Type the records that follow again exactly as written, but drop the pictures.

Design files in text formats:
════════

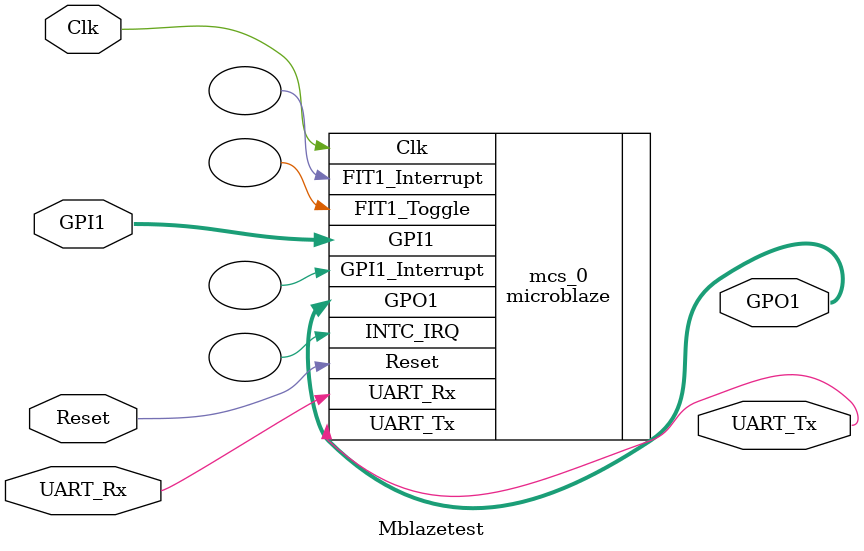
<source format=v>
`timescale 1ns / 1ps
module Mblazetest(
	input Clk,
	input Reset,
	input  [7:0] GPI1,
	output [7:0] GPO1,
	input UART_Rx,
	output UART_Tx
    );

	microblaze mcs_0 (
	  .Clk(Clk), // input Clk
	  .Reset(Reset), // input Reset
	  .UART_Rx(UART_Rx), // input UART_Rx
	  .UART_Tx(UART_Tx), // output UART_Tx
	  .FIT1_Interrupt(), // output FIT1_Interrupt
	  .FIT1_Toggle(), // output FIT1_Toggle
	  .GPO1(GPO1), // output [7 : 0] GPO1
	  .GPI1(GPI1), // input [7 : 0] GPI1
	  .GPI1_Interrupt(), // output GPI1_Interrupt
	  .INTC_IRQ() // output INTC_IRQ
	);
endmodule

</source>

════════

THE COMPLETED TASK:
<source format=v>
`timescale 1ns / 1ps
module Mblazetest(
	input Clk,
	input Reset,
	input  [7:0] GPI1,
	output [7:0] GPO1,
	input UART_Rx,
	output UART_Tx
    );

	microblaze mcs_0 (
	  .Clk(Clk), // input Clk
	  .Reset(Reset), // input Reset
	  .UART_Rx(UART_Rx), // input UART_Rx
	  .UART_Tx(UART_Tx), // output UART_Tx
	  .FIT1_Interrupt(), // output FIT1_Interrupt
	  .FIT1_Toggle(), // output FIT1_Toggle
	  .GPO1(GPO1), // output [7 : 0] GPO1
	  .GPI1(GPI1), // input [7 : 0] GPI1
	  .GPI1_Interrupt(), // output GPI1_Interrupt
	  .INTC_IRQ() // output INTC_IRQ
	);
endmodule

</source>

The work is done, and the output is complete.